>
>A doctor writes:
>Hello, are you a statistician? Look, I've just had this paper referred
>back by a journal. They want some p-values. Can I do a t-test?
As I am sure you appreciate, what statistics does is provide a process
which relates a set of numbers which may or may not bear the
relationship you hope to an assumed property of reality and a decision
(I use this in the widest sense to include the decision to adopt a
belief). At either end of this process reside a theory of measurement
and a belief that a decision can be transformed into an appropriate
action. These are not aspects of statistics but they are very much the
province of science.
I would never suggest that statisticians should not take a lively
interest in these areas.
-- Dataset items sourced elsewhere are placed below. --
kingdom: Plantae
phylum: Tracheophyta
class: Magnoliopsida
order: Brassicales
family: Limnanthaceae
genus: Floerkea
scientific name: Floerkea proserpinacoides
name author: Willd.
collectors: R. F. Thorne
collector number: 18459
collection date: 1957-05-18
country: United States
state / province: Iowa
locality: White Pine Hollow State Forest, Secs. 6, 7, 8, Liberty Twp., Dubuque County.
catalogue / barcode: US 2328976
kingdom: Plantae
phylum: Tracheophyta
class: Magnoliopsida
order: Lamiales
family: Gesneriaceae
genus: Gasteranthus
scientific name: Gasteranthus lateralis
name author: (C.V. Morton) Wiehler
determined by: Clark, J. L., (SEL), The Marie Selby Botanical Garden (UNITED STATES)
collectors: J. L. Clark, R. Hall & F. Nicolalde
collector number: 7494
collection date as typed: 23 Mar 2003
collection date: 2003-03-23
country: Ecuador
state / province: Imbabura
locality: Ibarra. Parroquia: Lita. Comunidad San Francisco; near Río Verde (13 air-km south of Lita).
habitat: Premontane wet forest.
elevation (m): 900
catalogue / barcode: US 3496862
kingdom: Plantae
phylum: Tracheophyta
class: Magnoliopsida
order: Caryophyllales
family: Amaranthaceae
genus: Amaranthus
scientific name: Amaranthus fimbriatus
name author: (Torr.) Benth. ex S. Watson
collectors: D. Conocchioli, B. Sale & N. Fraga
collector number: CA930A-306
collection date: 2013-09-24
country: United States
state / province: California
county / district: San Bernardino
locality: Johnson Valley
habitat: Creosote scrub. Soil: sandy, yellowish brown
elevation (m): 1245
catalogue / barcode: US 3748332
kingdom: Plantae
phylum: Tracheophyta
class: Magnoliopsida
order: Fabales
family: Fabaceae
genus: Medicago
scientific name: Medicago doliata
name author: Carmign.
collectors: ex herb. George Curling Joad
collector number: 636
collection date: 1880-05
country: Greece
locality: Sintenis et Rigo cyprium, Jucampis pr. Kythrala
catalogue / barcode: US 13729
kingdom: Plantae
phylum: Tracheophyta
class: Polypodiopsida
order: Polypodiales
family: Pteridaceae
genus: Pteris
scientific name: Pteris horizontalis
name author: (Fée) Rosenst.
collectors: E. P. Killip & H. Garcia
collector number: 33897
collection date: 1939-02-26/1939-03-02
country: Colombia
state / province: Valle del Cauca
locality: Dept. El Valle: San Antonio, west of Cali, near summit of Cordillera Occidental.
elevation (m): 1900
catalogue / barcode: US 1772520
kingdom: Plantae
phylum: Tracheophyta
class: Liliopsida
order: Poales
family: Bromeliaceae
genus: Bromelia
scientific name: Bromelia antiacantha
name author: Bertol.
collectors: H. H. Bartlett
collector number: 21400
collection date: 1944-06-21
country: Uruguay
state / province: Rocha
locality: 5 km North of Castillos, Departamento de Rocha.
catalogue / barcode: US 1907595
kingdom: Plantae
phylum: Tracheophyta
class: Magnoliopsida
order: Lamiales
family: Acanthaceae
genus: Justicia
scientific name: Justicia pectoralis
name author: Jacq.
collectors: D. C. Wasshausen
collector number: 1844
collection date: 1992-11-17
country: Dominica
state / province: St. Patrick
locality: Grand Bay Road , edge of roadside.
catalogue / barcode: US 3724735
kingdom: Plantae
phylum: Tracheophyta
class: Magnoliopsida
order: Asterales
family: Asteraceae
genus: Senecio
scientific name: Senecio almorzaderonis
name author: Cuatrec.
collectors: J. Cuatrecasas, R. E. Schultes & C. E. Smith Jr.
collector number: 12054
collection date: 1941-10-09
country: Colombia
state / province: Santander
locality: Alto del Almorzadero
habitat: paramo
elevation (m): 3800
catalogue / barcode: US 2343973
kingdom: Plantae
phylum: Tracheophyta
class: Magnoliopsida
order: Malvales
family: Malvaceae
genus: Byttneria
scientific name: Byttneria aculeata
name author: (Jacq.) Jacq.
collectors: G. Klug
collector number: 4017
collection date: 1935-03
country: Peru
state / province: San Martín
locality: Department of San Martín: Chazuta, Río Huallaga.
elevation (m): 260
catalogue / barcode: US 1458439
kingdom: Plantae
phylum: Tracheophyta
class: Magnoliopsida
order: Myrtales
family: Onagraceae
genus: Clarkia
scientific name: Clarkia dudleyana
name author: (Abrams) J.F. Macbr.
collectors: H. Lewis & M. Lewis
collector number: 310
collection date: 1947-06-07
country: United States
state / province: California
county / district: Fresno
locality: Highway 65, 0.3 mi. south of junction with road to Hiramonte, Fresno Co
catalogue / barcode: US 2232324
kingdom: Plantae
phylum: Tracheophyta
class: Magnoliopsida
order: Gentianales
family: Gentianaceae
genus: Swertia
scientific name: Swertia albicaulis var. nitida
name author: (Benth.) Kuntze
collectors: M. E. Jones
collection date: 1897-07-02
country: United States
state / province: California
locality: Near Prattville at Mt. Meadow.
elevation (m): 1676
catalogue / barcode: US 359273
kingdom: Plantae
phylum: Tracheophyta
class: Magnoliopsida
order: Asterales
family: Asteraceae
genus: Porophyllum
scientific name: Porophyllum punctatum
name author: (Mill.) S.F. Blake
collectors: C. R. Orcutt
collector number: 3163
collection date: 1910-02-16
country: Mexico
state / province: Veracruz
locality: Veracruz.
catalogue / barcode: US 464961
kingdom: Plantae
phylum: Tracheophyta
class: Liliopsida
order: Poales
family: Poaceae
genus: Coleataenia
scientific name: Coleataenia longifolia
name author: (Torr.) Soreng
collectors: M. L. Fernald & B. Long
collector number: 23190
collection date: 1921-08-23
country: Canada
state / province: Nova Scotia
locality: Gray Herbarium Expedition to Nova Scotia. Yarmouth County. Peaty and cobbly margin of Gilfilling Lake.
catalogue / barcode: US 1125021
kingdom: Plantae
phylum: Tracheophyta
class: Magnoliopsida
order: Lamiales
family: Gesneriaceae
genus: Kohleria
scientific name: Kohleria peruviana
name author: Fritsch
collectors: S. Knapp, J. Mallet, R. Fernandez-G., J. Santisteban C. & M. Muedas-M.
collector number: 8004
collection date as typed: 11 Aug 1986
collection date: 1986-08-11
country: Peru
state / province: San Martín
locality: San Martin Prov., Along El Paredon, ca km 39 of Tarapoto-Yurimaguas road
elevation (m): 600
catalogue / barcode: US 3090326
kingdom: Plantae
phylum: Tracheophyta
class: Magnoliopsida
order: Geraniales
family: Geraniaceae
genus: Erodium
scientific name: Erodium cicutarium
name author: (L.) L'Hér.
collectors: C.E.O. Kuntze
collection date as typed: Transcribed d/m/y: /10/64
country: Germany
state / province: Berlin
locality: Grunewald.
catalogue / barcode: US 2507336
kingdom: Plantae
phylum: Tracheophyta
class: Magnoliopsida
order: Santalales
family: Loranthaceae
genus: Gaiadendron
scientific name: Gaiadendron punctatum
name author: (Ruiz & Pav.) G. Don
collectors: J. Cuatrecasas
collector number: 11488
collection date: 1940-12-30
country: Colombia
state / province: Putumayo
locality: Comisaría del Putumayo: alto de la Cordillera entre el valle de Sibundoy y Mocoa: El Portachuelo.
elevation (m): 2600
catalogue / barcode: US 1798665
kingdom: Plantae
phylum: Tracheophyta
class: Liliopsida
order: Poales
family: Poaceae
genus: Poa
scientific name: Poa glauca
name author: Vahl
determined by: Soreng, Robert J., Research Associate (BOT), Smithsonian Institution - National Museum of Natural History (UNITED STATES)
However, the suggestion appeared to be made
that statistics might somehow 'solve' this problem in the social
sciences. Also it seemed to be implied that the gap between a theory of
what constitutes reality and the outcome of a measurement process might
be qualitatively different in social sciences from other sciences. This
is not so - the gap is always there.
At least the first two examples you quote are concerned with the
consistency of the truly statistical part of the process. The Bayesian
comment I am not sure about. I haven't really thought deeply about
Bayesian attitudes to this problem, but I had noted that Bayesians
rather neatly avoid the problem of converting decisions to action by
resolving never to let the result of a statistical calculation outside
their own head. There it resides as a personal belief which guides their
actions via whatever processes evolution has provided to link belief and
action. But this is probably not what you are discussing.